## WORK REQUIRED
Every line of the data below that holds the string "some" needs to be reported.
== Segment start ==
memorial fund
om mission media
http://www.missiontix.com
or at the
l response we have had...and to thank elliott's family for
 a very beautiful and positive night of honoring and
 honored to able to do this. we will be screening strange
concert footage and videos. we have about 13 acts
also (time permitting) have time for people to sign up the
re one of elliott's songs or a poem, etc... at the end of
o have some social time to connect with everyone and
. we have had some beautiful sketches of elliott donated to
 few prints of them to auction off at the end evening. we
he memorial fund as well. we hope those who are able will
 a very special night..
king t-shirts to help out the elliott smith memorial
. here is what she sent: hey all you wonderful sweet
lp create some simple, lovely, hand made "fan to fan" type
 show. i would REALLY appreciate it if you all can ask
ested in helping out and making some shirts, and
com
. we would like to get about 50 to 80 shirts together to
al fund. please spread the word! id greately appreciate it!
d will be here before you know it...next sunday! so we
== Segment end ==
== Segment start ==
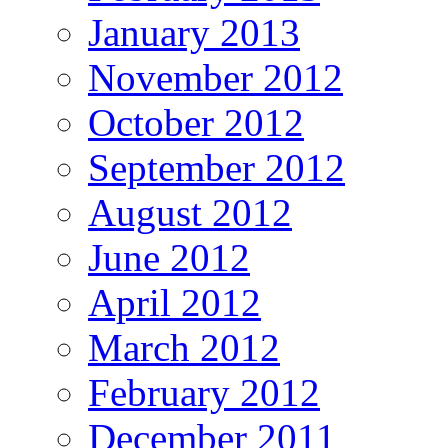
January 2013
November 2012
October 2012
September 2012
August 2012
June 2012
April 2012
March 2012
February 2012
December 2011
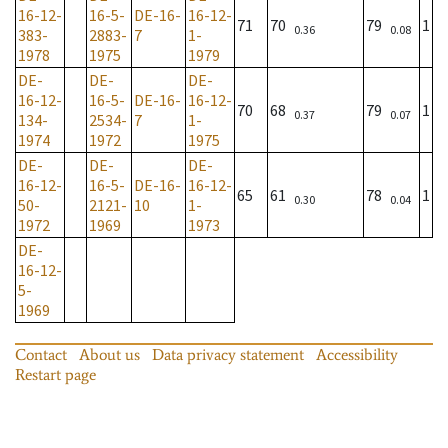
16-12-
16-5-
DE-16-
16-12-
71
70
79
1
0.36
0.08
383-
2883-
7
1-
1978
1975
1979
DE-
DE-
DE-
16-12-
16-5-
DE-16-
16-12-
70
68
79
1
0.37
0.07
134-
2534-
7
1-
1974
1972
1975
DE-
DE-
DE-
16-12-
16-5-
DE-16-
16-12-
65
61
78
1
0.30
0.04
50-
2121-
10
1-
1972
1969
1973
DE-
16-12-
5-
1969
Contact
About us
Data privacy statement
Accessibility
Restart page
== Segment end ==
== Segment start ==
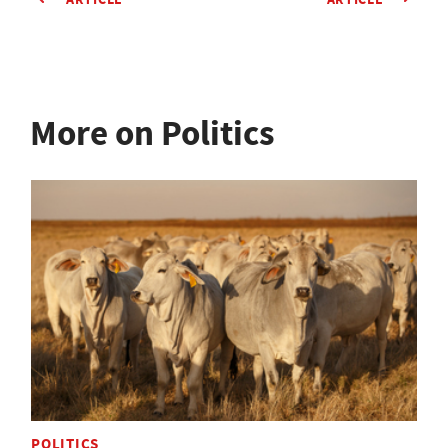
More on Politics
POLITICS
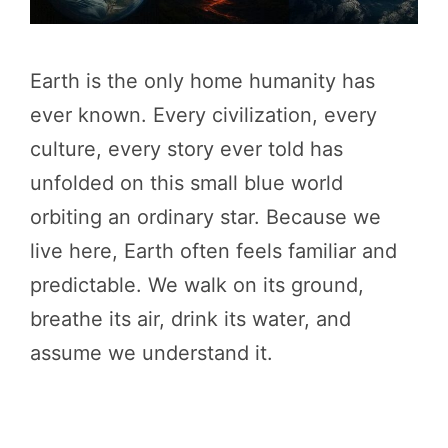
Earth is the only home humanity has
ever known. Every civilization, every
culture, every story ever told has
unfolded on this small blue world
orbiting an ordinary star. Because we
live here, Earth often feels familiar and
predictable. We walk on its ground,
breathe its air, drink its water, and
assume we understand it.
== Segment end ==
## ANSWER SECTION
o have some social time to connect with everyone and
. we have had some beautiful sketches of elliott donated to
lp create some simple, lovely, hand made "fan to fan" type
ested in helping out and making some shirts, and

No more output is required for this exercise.